Awal Mula Hasto Terjerat Kasus Masiku hingga Duduk di Kursi Pesakitan

CNN Indonesia
Jumat, 25 Jul 2025 07:26 WIB
Sekretaris Jenderal PDIP Hasto Kristiyanto menanti vonis dalam perkara perintangan penyidikan kasus Harun Masiku. Bagaimana kasus tersebut bermula?
Sekretaris Jenderal PDIP Hasto Kristiyanto menanti vonis dalam perkara perintangan penyidikan kasus Harun Masiku. (ANTARA FOTO/BAYU PRATAMA S)

Pokok perkara Hasto Kristiyanto resmi dilimpahkan ke Pengadilan Tindak Pidana Korupsi (Tipikor) pada PN Jakarta Pusat oleh jaksa penuntut umum (JPU) Komisi Pemberantasan Korupsi (KPK) pada awal Maret 2025.

Permohonan praperadilan yang diajukan Hasto sebelumnya dinyatakan gugur oleh hakim.

"Mengadili: satu, menyatakan permohonan Praperadilan oleh pemohon gugur," kata hakim dalam amar putusan yang dibacakan, PN Jakarta Selatan, Senin (10/3).

Proses persidangan pun dimulai. Hasto menjalani sidang perdana di di Pengadilan Tipikor Jakarta, Jumat, (14/3).

Ia didakwa melanggar Pasal 21 UU Tipikor Jo Pasal 65 ayat 1 KUHP, yang mengatur ancaman pidana penjara minimal 3 tahun dan maksimal 12 tahun, serta denda antara Rp150 juta hingga Rp600 juta. Ia juga didakwa melanggar Pasal 5 ayat 1 huruf a atau Pasal 13 UU Tipikor Jo Pasal 55 ayat 1 ke-1 KUHP Jo Pasal 64 ayat 1 KUHP.

Sidang kemudian berlanjut dengan pembacaan eksepsi atau nota keberatan oleh tim penasihat hukum Hasto pada Jumat (21/3).

Dalam eksepsi tersebut, Hasto meminta majelis hakim membebaskan dirinya dari dakwaan dengan alasan adanya keraguan dalam pembuktian unsur pidana dan penerapan hukum oleh JPU KPK.

Ia juga membantah memiliki motif untuk menyuap mantan Komisioner KPU Wahyu Setiawan maupun melakukan perintangan penangkapan Harun Masiku.

Namun, dalam sidang lanjutan pada Kamis (17/4), Wahyu Setiawan justru memberikan keterangan bahwa dirinya sempat ditawari uang operasional untuk membantu Harun masuk ke DPR RI menggantikan Nazarudin Kiemas yang meninggal dunia.

Dalam Berita Acara Pemeriksaan (BAP), Wahyu menyebut tawaran itu datang dari Saeful Bahri, Agustiani Tio Fridelina, dan Donny Tri Istiqomah, yang disebut sebagai utusan Hasto. Namun, Wahyu mengaku tidak mengetahui sumber uang yang diduga sebagai suap tersebut.

[Data Tercatat]

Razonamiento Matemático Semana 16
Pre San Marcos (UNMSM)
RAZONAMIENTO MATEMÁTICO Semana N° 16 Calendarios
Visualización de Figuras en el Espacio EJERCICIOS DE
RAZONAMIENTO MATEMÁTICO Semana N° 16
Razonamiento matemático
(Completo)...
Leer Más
* * *
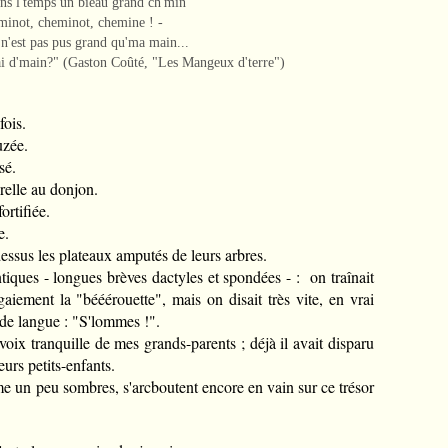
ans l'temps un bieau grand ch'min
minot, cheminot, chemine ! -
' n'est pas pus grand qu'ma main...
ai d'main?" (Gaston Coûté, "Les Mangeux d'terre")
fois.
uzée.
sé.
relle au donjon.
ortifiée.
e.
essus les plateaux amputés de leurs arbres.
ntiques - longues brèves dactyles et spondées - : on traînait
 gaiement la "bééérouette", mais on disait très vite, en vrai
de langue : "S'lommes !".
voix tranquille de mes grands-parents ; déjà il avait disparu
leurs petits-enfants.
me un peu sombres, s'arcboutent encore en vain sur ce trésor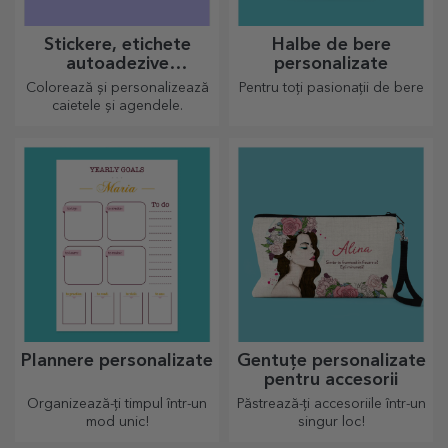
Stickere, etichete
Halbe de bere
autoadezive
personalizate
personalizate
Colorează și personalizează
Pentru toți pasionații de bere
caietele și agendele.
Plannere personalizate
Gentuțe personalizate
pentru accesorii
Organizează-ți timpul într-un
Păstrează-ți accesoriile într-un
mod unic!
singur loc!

TUGAS LATIHAN INI >>
(1) Jawab pertanyaan berikut dari berita tentang perkara Hasto:
(a) Pada hari dan tanggal berapa Hasto menjalani sidang perdana di Pengadilan Tipikor Jakarta?
(b) Berapa ancaman pidana penjara minimal dan maksimal yang diatur dalam pasal yang pertama kali didakwakan kepadanya?
(c) Siapa saja yang disebut Wahyu dalam BAP sebagai utusan Hasto?
(2) Sunting bagian berita tentang perkara Hasto yang dimulai dari "Pokok perkara Hasto Kristiyanto" dan berakhir pada "Jakarta, Jumat, (14/3)." dengan mengganti "PN Jakarta Selatan" menjadi "Pengadilan Negeri Jakarta Selatan".
Gunakan hanya berita tentang perkara Hasto sebagai sumber, bukan butir-butir data.

JAWABAN TERTULIS >>
(1)
(a) Jumat (14/3).
(b) Minimal 3 tahun dan maksimal 12 tahun.
(c) Saeful Bahri, Agustiani Tio Fridelina, dan Donny Tri Istiqomah.

(2)
Pokok perkara Hasto Kristiyanto resmi dilimpahkan ke Pengadilan Tindak Pidana Korupsi (Tipikor) pada PN Jakarta Pusat oleh jaksa penuntut umum (JPU) Komisi Pemberantasan Korupsi (KPK) pada awal Maret 2025.

Permohonan praperadilan yang diajukan Hasto sebelumnya dinyatakan gugur oleh hakim.

"Mengadili: satu, menyatakan permohonan Praperadilan oleh pemohon gugur," kata hakim dalam amar putusan yang dibacakan, Pengadilan Negeri Jakarta Selatan, Senin (10/3).

Proses persidangan pun dimulai. Hasto menjalani sidang perdana di di Pengadilan Tipikor Jakarta, Jumat, (14/3).